- **What this task involves**: Below is some data. Retype exactly the lines starting at the one with "field design with" and ending at the one with "Lk = L + Lk′ = ηvkτ (3)".

- **Source data**:
________________________________________
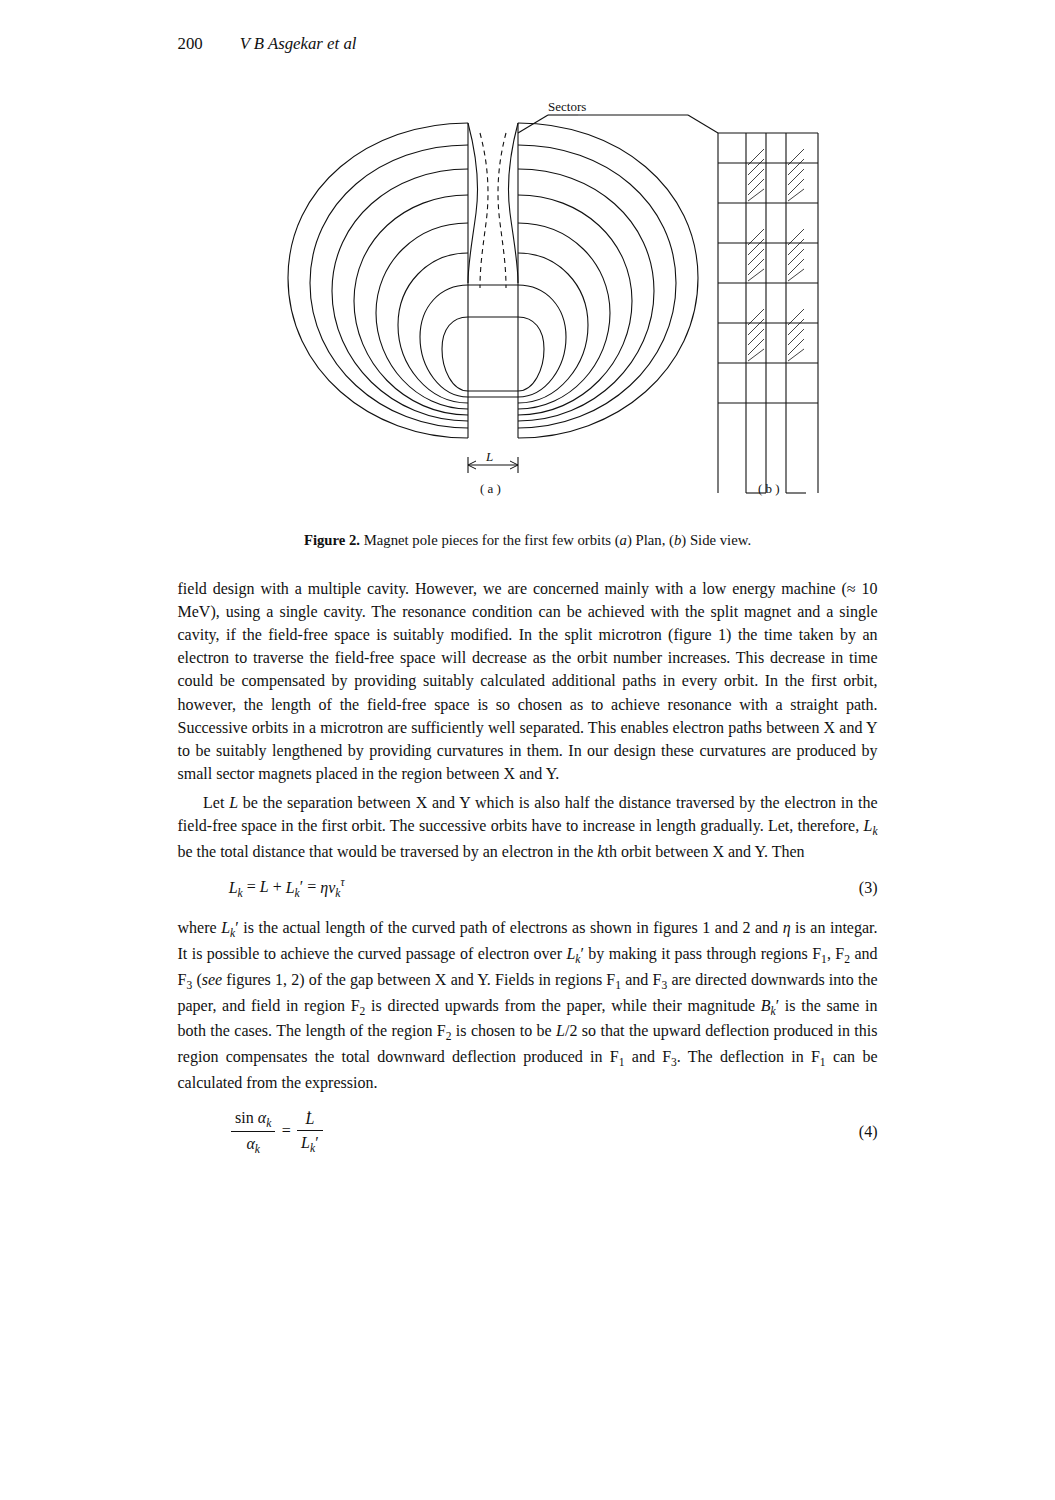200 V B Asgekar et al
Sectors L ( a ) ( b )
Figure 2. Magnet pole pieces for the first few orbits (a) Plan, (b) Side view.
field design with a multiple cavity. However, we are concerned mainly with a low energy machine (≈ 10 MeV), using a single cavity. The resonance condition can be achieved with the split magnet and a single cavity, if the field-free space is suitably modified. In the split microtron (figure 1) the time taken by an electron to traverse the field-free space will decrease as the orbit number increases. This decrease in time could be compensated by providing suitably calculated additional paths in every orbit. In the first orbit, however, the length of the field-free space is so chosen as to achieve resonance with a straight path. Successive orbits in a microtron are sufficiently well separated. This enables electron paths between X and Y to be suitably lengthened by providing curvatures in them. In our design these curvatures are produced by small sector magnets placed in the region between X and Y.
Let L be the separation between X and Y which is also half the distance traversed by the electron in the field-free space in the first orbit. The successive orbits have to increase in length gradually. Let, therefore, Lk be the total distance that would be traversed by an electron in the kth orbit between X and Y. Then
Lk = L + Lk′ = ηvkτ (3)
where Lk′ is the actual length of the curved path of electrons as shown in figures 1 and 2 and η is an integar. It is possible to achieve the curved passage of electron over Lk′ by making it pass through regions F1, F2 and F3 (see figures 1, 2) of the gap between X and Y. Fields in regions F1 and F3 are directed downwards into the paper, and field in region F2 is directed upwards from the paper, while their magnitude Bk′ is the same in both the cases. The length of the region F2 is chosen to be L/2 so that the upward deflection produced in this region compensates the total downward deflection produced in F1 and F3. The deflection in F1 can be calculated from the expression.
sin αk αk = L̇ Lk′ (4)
________________________________________
- **Task answer**:
field design with a multiple cavity. However, we are concerned mainly with a low energy machine (≈ 10 MeV), using a single cavity. The resonance condition can be achieved with the split magnet and a single cavity, if the field-free space is suitably modified. In the split microtron (figure 1) the time taken by an electron to traverse the field-free space will decrease as the orbit number increases. This decrease in time could be compensated by providing suitably calculated additional paths in every orbit. In the first orbit, however, the length of the field-free space is so chosen as to achieve resonance with a straight path. Successive orbits in a microtron are sufficiently well separated. This enables electron paths between X and Y to be suitably lengthened by providing curvatures in them. In our design these curvatures are produced by small sector magnets placed in the region between X and Y.
Let L be the separation between X and Y which is also half the distance traversed by the electron in the field-free space in the first orbit. The successive orbits have to increase in length gradually. Let, therefore, Lk be the total distance that would be traversed by an electron in the kth orbit between X and Y. Then
Lk = L + Lk′ = ηvkτ (3)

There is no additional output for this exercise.